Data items

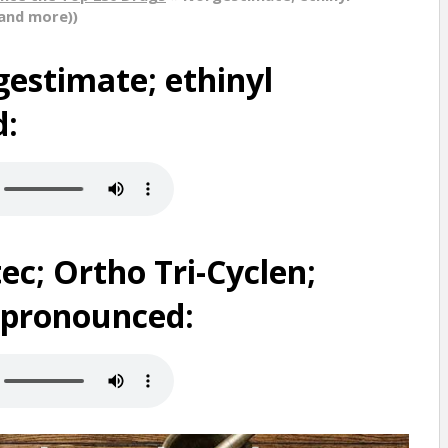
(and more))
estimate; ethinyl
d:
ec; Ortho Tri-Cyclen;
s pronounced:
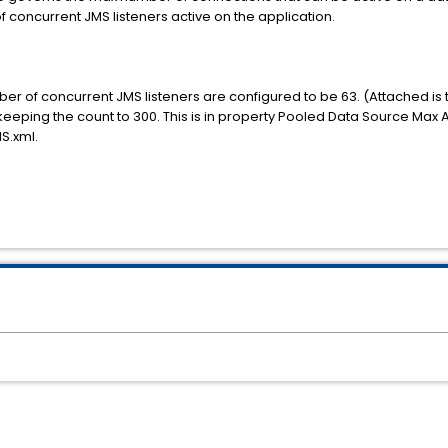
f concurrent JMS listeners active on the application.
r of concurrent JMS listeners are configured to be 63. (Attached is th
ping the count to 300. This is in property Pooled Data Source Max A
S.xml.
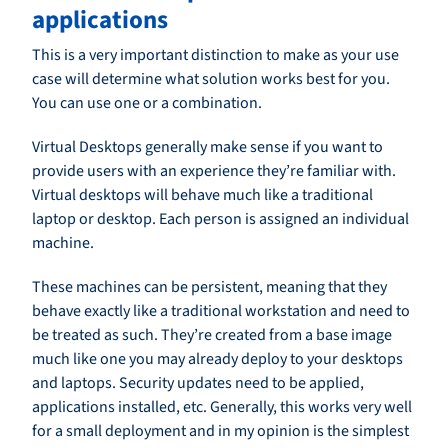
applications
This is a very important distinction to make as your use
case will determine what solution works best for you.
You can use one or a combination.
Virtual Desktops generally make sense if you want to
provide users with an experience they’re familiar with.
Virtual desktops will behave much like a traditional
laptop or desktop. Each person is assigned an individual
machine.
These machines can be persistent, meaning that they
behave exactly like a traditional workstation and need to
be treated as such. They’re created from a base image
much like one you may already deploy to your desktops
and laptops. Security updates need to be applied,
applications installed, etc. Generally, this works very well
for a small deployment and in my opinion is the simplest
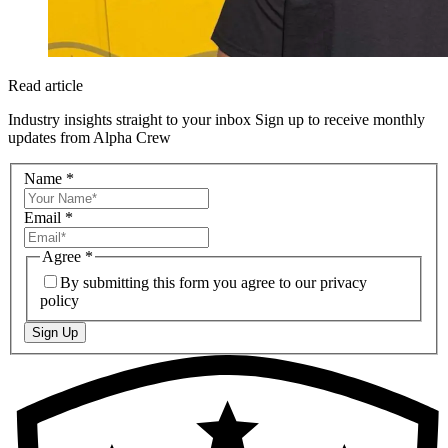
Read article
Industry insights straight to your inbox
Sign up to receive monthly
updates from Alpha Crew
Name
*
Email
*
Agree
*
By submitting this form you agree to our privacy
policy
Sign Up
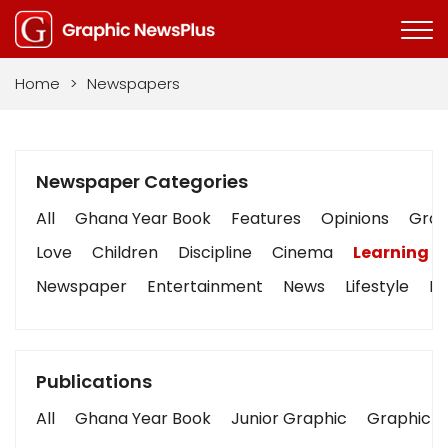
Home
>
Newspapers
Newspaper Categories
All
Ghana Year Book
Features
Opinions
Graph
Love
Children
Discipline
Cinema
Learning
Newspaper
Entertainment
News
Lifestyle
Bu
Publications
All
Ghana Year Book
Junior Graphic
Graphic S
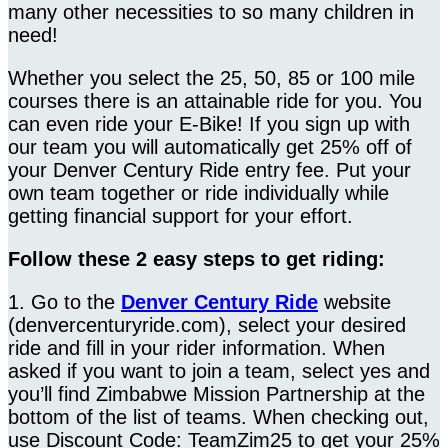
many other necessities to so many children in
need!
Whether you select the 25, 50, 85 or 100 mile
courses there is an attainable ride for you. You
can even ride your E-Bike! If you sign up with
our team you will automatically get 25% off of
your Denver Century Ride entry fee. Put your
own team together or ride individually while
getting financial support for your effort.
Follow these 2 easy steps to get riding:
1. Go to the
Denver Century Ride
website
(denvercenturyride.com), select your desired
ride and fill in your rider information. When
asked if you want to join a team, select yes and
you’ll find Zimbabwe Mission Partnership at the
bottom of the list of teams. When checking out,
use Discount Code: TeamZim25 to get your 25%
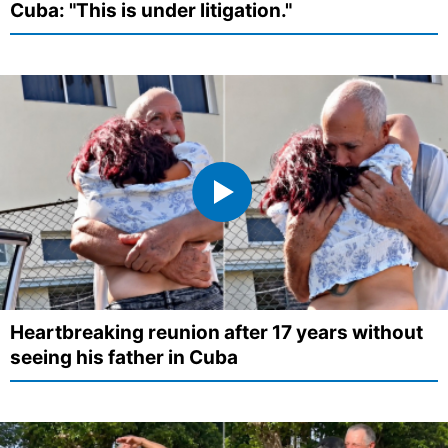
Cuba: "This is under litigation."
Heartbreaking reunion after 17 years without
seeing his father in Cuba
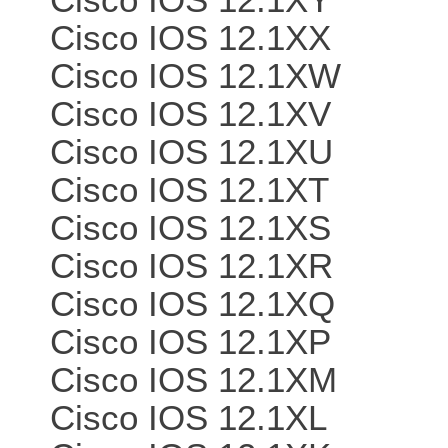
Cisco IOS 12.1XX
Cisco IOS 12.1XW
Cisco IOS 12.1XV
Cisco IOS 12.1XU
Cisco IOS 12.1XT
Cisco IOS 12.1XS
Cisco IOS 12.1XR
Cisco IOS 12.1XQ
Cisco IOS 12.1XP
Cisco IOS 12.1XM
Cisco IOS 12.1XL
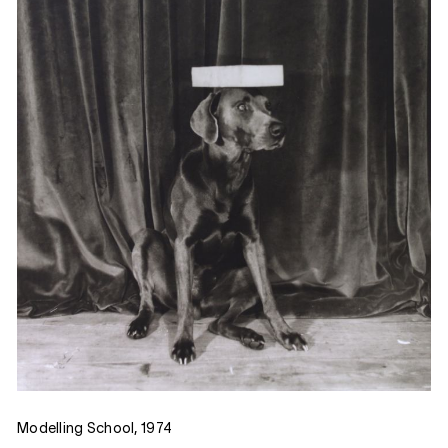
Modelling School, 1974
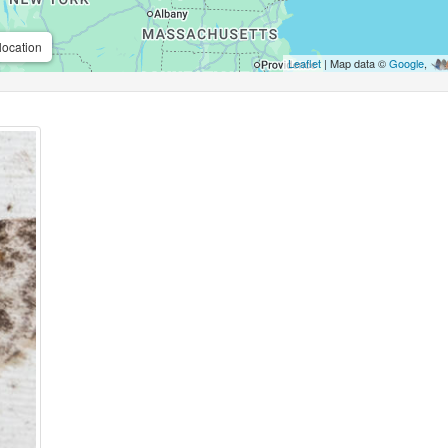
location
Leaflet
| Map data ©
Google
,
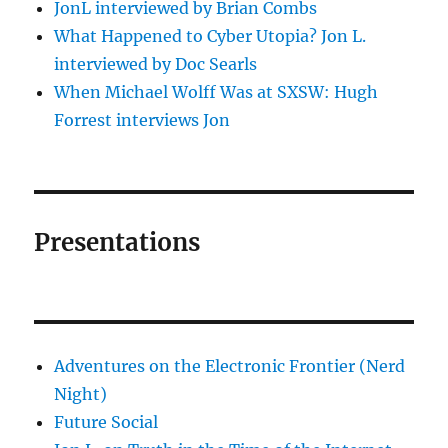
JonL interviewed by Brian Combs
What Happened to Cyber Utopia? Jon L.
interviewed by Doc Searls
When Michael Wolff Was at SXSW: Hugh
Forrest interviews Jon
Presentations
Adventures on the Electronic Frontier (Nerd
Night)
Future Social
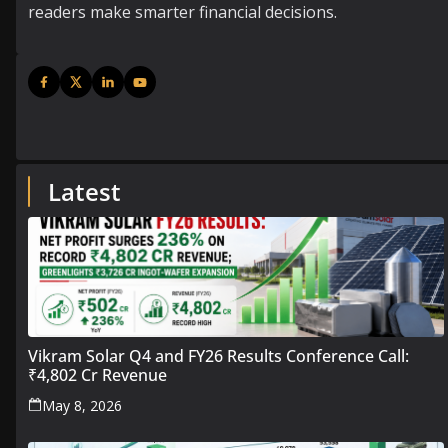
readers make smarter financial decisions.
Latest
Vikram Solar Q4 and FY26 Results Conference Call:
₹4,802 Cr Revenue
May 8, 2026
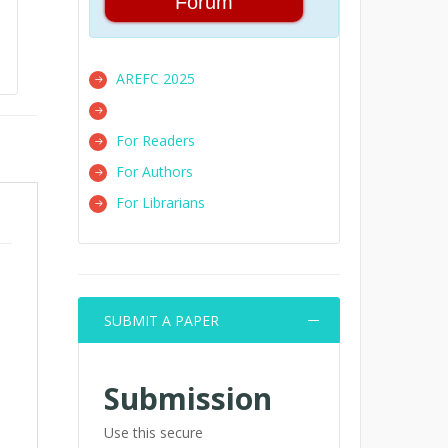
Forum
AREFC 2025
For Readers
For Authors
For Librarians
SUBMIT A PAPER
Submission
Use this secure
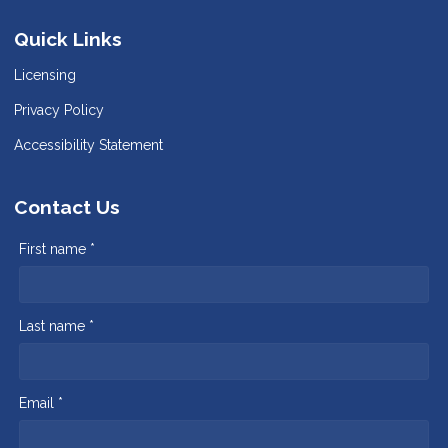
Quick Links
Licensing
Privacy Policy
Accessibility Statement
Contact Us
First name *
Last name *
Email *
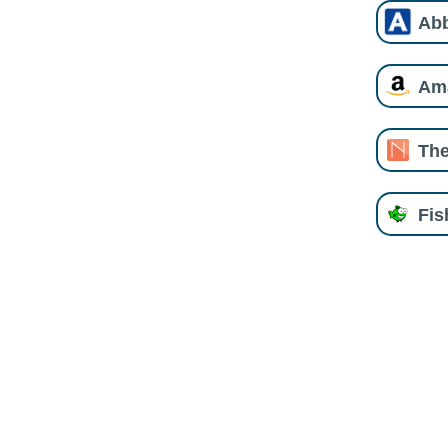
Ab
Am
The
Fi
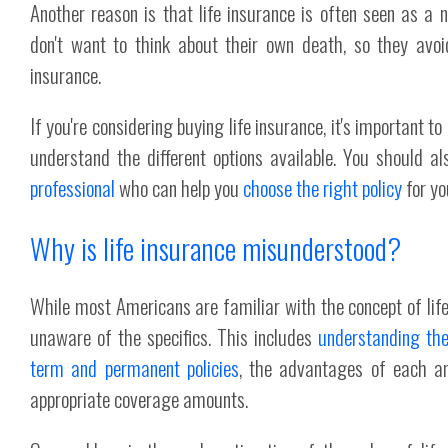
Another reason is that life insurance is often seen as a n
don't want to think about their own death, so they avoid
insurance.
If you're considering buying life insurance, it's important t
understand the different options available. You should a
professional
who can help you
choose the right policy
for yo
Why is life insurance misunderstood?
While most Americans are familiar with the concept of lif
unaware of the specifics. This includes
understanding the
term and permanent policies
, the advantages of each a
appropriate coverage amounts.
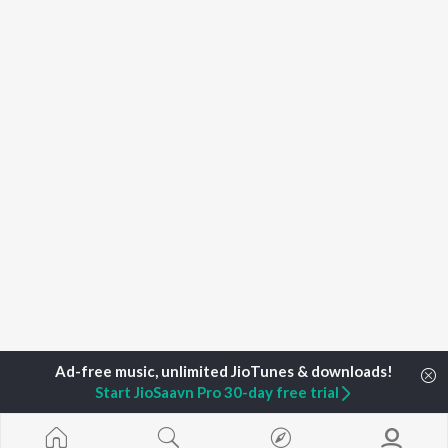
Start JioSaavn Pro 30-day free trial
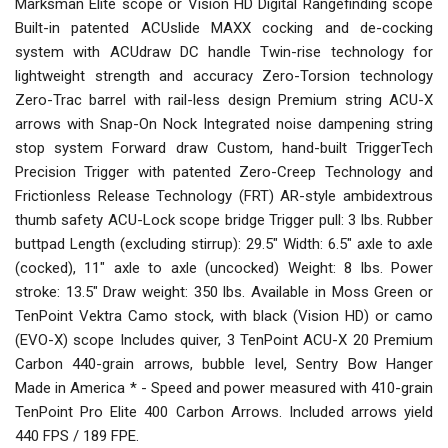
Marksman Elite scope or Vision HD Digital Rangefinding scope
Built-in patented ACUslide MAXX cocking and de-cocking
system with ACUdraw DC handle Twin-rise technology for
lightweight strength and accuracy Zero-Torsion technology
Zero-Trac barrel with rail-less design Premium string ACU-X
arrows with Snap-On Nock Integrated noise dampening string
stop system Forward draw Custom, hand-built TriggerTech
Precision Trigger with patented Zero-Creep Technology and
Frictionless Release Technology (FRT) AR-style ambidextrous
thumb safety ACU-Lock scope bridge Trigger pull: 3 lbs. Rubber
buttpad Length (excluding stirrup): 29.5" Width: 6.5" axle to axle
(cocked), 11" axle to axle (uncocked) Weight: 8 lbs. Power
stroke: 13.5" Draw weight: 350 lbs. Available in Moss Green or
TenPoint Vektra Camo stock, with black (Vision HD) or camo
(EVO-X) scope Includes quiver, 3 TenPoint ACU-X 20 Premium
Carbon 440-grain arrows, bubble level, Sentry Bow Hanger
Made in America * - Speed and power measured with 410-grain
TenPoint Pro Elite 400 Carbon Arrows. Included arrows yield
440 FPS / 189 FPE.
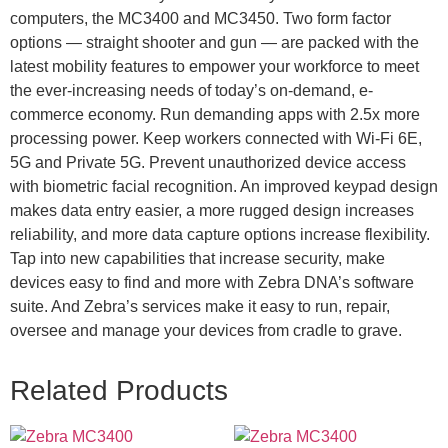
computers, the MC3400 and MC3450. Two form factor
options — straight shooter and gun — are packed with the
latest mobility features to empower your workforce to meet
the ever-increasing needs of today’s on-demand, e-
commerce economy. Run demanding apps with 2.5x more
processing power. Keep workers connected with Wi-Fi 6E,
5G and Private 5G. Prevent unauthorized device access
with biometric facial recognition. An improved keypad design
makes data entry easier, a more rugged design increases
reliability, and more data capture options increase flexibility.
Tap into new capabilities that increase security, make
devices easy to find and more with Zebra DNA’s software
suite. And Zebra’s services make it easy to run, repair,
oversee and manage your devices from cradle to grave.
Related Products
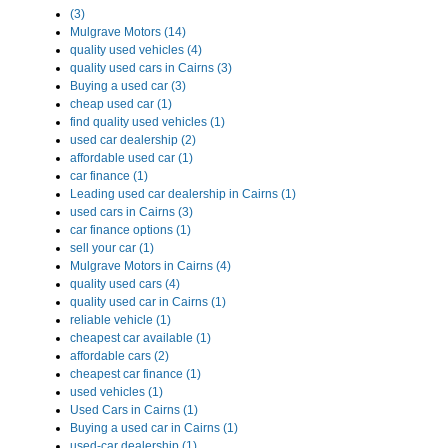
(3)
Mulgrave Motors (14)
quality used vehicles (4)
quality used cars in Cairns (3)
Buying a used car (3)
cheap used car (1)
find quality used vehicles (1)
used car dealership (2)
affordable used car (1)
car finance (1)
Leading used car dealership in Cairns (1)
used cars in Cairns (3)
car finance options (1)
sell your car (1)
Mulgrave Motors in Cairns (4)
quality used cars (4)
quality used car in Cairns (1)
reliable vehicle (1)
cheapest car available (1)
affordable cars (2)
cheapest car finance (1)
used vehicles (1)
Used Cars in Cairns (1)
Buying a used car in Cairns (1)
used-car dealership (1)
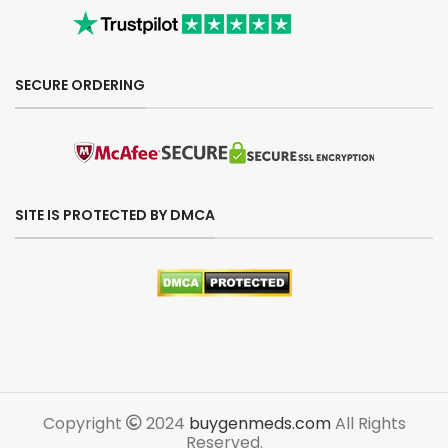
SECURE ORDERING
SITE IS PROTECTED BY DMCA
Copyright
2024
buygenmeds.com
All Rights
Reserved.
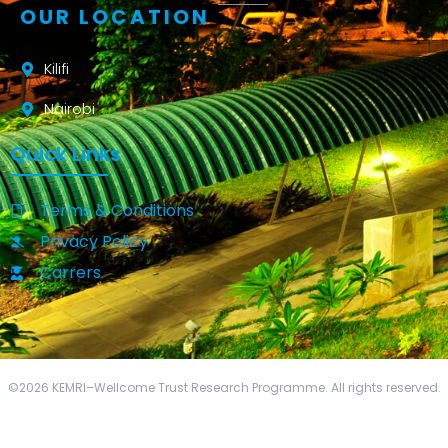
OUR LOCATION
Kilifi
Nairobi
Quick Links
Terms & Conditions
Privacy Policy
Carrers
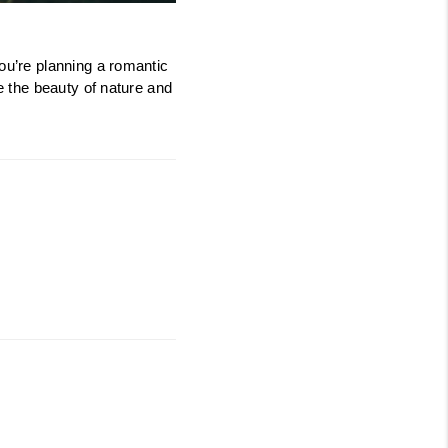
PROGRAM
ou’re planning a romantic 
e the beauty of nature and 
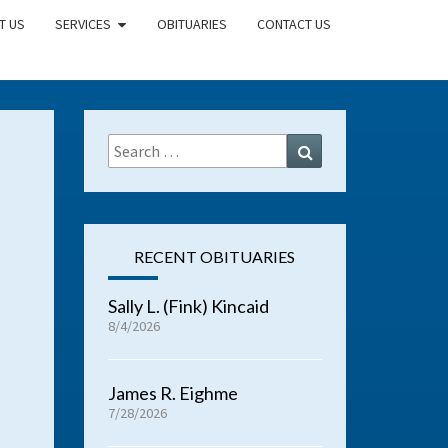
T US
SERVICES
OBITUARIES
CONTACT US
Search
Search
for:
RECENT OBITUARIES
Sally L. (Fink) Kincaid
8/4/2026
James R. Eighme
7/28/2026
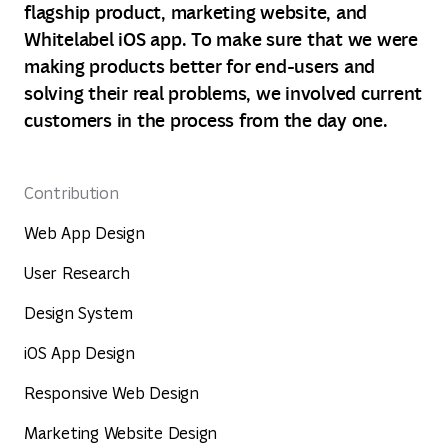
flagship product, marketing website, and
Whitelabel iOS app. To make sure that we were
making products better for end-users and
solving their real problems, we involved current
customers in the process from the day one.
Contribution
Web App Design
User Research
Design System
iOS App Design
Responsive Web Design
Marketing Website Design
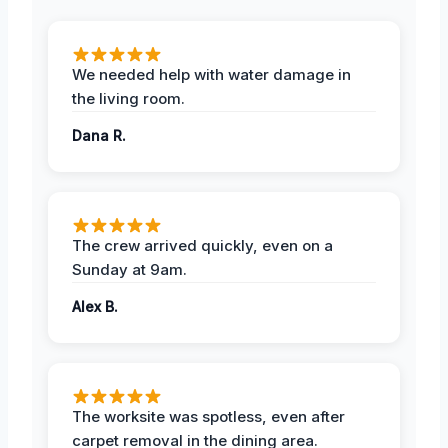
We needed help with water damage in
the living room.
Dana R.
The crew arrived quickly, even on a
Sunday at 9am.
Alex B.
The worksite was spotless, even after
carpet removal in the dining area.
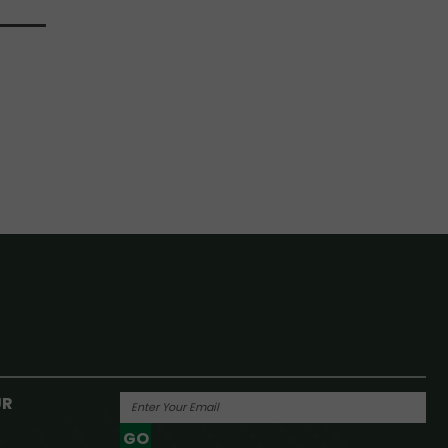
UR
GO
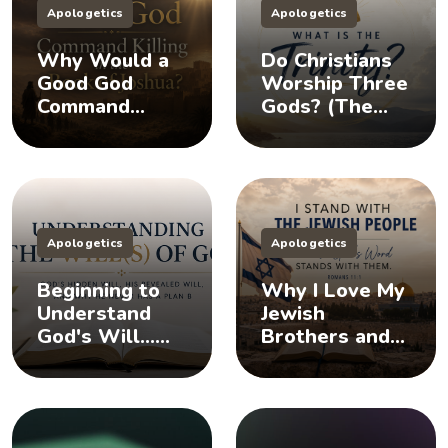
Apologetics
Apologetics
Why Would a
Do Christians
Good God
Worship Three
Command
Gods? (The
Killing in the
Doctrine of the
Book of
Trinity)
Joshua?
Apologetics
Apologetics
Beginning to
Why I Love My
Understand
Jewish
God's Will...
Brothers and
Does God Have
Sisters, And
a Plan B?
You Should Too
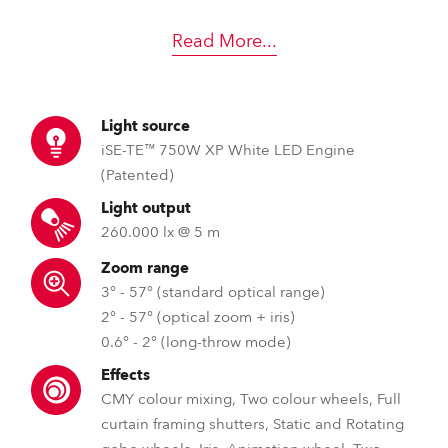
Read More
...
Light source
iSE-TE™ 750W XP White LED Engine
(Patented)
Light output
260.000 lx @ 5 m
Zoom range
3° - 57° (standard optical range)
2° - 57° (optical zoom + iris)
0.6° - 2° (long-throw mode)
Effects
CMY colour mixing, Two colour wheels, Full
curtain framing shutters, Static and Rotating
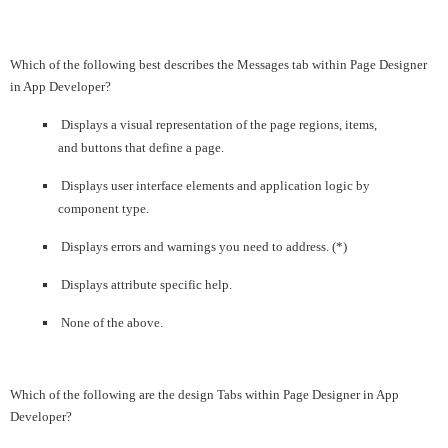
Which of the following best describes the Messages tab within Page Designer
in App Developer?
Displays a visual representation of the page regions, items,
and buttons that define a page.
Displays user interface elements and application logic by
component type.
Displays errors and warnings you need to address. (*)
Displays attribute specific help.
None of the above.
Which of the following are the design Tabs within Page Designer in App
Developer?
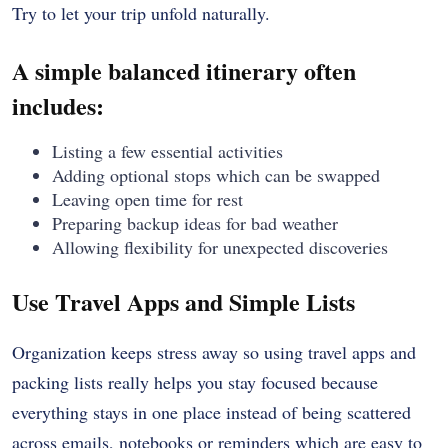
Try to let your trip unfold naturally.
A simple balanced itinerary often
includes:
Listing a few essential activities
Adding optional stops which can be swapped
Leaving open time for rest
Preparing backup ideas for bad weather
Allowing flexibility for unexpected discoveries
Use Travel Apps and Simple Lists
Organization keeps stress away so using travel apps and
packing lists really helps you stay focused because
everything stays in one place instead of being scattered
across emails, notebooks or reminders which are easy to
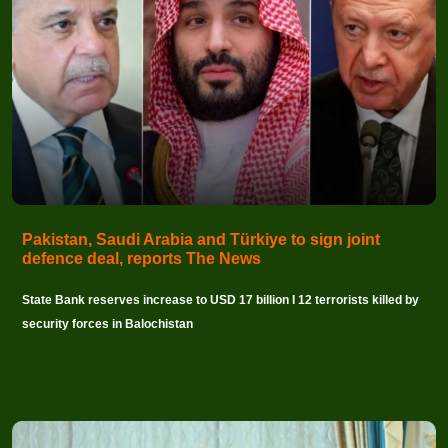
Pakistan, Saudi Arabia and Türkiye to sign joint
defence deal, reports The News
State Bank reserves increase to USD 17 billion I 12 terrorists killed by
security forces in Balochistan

__Exercise details__. From the records above, give again only the part that opens with the line containing "Mulgrave Motors in Cairns (4)" and closes with the line containing "component type.". Keep both ends but drop the pictures.

__Result__.
Mulgrave Motors in Cairns (4)
quality used cars (4)
quality used car in Cairns (1)
reliable vehicle (1)
cheapest car available (1)
affordable cars (2)
cheapest car finance (1)
used vehicles (1)
Used Cars in Cairns (1)
Buying a used car in Cairns (1)
used-car dealership (1)
SECURE ORDERING
SITE IS PROTECTED BY DMCA
Copyright
2024
buygenmeds.com
All Rights
Reserved.
OUR LOCATION
Kilifi
Nairobi
Quick Links
Terms & Conditions
Privacy Policy
Carrers
PROGRAM
ou’re planning a romantic 
e the beauty of nature and 
T US
SERVICES
OBITUARIES
CONTACT US
Search
Search
for:
RECENT OBITUARIES
Sally L. (Fink) Kincaid
8/4/2026
James R. Eighme
7/28/2026
flagship product, marketing website, and
Whitelabel iOS app. To make sure that we were
making products better for end-users and
solving their real problems, we involved current
customers in the process from the day one.
Contribution
Web App Design
User Research
Design System
iOS App Design
Responsive Web Design
Marketing Website Design
We needed help with water damage in
the living room.
Dana R.
The crew arrived quickly, even on a
Sunday at 9am.
Alex B.
The worksite was spotless, even after
carpet removal in the dining area.
UR
GO
Apologetics
Apologetics
Why Would a
Do Christians
Good God
Worship Three
Command
Gods? (The
Killing in the
Doctrine of the
Book of
Trinity)
Joshua?
Apologetics
Apologetics
Beginning to
Why I Love My
Understand
Jewish
God's Will...
Brothers and
Does God Have
Sisters, And
a Plan B?
You Should Too
Read More
...
Light source
iSE-TE™ 750W XP White LED Engine
(Patented)
Light output
260.000 lx @ 5 m
Zoom range
3° - 57° (standard optical range)
2° - 57° (optical zoom + iris)
0.6° - 2° (long-throw mode)
Effects
CMY colour mixing, Two colour wheels, Full
curtain framing shutters, Static and Rotating
Which of the following best describes the Messages tab within Page Designer
in App Developer?
Displays a visual representation of the page regions, items,
and buttons that define a page.
Displays user interface elements and application logic by
component type.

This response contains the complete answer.